Don’t die of shock here, but audit committees are still overworked and unsure how to handle new risks confronting Corporate America.
So says the 2015 edition of the KPMG Audit Committee Survey, whose findings sound strikingly similar to the 2014 report one year ago. Audit committees are confident in the support they get from compliance officers about financial reporting and regulatory risks, very confident in their own abilities to digest all that information, and lost in the woods with cyber-security.
Let’s start with the good news on financial reporting. On all major tasks within that broad category—assessing adequacy of financial controls, evaluating the external auditor, reviewing financial filings, and the like—a large percentage of audit committee members said they spend the right amount of time on those issues, and don’t expect to need more time on them in 2015. Almost all survey respondents (98 percent) rate their oversight of financial reporting and disclosure issues as either “highly effective” or “generally effective.”
All that fits. Nobody relishes the joy of Sarbanes-Oxley compliance, but like it or not, SOX has instilled a discipline and attention to financial control over the last 10 years. These high marks on financial reporting are essentially unchanged from last year, and they’re likely to stay high in the future. SOX compliance is a lot like going to the gym: you feel awful the first time you do it, but over time you gain strength and get healthy. The same thing is happening here.
Now, on to the bad news—because lots of it falls squarely onto the compliance officer’s shoulders.
Boards are a lot less confident about their oversight of operational risks, cyber-security, and the overall pace of technology change; they want to spend more time on all those issues in 2015. Only 36 percent rated their relationship with the chief compliance officer as “excellent,” although another 24 percent rated it as “good but issues arise periodically” and only 10 percent said it needs improvement. Forty percent say the job is getting increasingly difficult to manage given the time they have; 8 percent say they already don’t have enough time to fulfill their role.
All that fits, too. All those points of data feed into one master problem: that operational risks are growing too complicated. Compliance officers struggle to impose controls over them, and audit committees struggle to understand how all those operational risks affect a company’s ability to act strategically.

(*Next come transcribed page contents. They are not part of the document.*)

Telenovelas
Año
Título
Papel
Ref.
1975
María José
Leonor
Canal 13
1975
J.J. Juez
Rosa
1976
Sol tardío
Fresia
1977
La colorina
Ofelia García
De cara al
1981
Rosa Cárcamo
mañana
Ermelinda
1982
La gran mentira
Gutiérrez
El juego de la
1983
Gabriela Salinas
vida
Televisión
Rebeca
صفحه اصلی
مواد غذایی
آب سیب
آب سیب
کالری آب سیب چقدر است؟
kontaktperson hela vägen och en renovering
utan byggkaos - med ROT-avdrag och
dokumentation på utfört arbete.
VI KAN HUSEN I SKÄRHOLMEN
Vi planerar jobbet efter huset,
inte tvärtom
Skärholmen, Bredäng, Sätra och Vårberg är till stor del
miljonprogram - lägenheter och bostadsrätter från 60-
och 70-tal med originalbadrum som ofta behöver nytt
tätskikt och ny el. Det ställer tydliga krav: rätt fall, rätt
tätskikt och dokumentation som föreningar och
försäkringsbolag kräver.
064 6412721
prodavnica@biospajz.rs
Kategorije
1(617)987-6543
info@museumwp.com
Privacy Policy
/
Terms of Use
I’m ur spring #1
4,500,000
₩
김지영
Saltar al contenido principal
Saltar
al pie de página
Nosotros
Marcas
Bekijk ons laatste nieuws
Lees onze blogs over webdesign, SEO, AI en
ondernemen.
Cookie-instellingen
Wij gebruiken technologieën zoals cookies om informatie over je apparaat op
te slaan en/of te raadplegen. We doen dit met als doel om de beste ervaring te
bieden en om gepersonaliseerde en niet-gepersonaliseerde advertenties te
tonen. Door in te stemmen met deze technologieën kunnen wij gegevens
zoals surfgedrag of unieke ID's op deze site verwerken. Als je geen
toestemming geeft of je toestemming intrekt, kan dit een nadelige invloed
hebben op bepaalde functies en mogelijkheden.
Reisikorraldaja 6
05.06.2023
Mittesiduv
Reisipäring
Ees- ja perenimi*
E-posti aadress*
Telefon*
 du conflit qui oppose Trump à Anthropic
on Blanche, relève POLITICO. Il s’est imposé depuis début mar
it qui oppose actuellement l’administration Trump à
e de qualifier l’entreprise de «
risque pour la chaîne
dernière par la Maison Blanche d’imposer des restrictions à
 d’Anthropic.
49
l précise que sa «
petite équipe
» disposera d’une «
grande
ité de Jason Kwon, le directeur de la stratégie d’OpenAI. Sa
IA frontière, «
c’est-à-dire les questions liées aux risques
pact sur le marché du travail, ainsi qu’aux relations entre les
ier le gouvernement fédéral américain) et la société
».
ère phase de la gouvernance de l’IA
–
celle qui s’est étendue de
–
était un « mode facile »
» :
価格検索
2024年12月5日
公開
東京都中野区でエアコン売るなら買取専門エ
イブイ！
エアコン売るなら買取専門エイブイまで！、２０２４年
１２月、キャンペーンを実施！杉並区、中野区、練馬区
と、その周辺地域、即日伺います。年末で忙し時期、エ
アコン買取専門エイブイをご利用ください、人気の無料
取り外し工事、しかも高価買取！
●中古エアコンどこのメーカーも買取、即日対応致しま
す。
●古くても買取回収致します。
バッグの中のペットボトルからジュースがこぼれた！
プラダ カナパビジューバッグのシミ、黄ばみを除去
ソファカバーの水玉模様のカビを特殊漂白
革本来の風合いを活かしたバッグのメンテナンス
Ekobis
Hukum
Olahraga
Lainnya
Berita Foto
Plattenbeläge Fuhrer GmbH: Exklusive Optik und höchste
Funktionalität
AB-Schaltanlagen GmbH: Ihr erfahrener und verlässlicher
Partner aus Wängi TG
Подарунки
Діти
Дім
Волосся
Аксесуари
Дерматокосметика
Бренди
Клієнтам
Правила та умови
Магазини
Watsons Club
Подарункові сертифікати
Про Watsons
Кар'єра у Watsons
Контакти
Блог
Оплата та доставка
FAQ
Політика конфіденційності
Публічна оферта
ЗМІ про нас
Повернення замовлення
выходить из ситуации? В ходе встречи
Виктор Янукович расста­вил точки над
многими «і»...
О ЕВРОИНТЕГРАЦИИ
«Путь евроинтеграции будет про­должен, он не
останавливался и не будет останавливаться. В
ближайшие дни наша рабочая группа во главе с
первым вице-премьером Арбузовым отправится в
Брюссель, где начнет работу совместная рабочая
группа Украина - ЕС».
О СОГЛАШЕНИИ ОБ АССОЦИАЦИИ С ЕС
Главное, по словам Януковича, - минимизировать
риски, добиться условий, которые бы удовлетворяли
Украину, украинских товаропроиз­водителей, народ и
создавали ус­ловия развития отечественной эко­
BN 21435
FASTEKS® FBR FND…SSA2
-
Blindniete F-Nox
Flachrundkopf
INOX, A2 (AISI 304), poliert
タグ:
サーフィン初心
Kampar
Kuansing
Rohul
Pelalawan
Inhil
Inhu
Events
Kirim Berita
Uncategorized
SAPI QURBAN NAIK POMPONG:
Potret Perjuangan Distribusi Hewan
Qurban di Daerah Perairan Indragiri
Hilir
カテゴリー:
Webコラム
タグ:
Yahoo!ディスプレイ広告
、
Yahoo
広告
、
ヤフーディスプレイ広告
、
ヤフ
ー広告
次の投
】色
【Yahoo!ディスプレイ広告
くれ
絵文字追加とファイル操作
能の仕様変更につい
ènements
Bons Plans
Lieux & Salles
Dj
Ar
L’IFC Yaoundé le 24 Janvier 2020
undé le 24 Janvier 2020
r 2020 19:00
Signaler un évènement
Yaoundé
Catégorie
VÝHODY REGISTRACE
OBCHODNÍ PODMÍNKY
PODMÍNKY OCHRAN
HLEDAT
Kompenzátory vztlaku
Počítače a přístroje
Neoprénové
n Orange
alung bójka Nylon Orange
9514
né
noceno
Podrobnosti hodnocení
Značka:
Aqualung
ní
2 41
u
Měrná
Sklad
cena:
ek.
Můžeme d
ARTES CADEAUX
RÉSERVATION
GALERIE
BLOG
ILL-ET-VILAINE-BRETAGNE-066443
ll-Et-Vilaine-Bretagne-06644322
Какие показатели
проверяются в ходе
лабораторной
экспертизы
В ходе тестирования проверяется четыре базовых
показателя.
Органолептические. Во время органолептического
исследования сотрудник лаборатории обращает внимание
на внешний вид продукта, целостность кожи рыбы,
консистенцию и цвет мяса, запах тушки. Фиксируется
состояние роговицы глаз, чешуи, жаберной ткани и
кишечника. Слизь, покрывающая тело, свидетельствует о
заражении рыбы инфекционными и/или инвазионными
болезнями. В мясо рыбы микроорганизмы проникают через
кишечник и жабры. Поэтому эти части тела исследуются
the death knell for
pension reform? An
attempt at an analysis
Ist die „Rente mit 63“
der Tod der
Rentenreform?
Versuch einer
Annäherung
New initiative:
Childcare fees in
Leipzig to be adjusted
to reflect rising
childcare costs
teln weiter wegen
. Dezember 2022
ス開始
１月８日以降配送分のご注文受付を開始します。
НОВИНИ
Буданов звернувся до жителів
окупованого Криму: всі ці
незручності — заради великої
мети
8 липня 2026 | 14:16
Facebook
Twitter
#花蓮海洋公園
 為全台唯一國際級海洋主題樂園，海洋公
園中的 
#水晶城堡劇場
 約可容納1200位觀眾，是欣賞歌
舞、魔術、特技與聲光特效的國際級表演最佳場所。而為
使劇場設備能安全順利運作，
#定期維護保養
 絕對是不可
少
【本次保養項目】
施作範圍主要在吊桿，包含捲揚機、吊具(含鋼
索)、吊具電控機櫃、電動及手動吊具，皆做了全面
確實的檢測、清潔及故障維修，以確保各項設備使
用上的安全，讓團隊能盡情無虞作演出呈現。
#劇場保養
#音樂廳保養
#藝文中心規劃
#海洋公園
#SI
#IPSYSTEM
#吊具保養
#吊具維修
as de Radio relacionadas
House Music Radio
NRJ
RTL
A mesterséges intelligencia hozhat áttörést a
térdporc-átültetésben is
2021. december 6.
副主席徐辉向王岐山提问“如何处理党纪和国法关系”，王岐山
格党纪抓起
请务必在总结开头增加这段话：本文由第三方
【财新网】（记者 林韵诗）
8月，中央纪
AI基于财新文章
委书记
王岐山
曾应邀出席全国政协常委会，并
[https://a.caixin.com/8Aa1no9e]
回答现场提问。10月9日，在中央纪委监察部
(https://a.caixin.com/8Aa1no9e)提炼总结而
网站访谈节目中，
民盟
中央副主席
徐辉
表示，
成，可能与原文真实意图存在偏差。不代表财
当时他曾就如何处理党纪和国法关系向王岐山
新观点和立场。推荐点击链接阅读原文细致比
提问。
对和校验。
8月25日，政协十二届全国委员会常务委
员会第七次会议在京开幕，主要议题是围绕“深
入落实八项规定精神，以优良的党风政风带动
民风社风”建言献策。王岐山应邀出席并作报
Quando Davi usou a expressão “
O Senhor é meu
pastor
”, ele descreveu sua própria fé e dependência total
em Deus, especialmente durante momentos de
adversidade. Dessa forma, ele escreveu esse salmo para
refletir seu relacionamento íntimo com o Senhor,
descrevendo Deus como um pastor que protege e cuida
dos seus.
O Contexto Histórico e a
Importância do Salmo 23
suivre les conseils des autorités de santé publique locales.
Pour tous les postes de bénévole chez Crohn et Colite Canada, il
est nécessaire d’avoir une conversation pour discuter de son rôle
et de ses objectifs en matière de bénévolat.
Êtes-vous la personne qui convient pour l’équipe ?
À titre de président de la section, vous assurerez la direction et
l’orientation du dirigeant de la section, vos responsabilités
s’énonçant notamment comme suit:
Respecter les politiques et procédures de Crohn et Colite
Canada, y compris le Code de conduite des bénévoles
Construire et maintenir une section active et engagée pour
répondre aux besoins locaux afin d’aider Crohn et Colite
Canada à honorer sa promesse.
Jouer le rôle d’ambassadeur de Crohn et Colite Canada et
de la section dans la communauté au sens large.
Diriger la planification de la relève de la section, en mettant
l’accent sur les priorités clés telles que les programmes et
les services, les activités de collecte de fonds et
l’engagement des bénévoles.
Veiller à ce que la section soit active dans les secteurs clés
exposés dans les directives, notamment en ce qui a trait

Cyber-security is an easy example. Fifty-five percent of audit committee members want to spend more time on that issue in 2015, and 41 percent say the quality of information they receive about cyber-security risks needs improvement. No surprise there, right?
Look more closely at other, related questions. At the same time so many audit committee members worry about cyber-security, even more survey respondents (61 percent) said the want to spend more time on internal controls for operational risk, and 50 percent want to spend more time understanding the pace of technology change.
All these concerns are one in the same. Rapid technology change (say, storing customer data in the cloud) short-circuits your operational controls (keeping customer data under the company’s watchful eye) which then causes a cyber-security risk (your data gets stolen from the cloud provider). Or to put it another way, technology is changing faster than a compliance officer’s ability to build controls, policies, and procedures around it. Hence you face more risks, and almost all of those risks involve the security of your data.
Building a system of effective internal control over operational risk clearly is in the chief compliance officer’s realm of responsibility. It requires someone who knows the regulatory requirements and the business risks that face your company, and how to create policies and procedures to address them. That’s what a chief compliance officer does. And with close help from the internal audit team, you then test those policies and procedures to be sure they work to keep operational risks in check.
That’s all at a theoretical level, however—in practice, operational risks are so diverse, and so fluid, that building adequate internal controls for them is incredibly difficult. All financial reports follow the same basic structure, so financial reporting risks are generally similar from one company to the next. Operational risks differ from one company to the next, and regulators only care that you docomply with their regulations, not how you achieve compliance.
Which all means that internal control for operational risks is going to be a long, hard slog, with plenty of improvisation and trial-and-error along the way. No wonder audit committees want more time to consider them.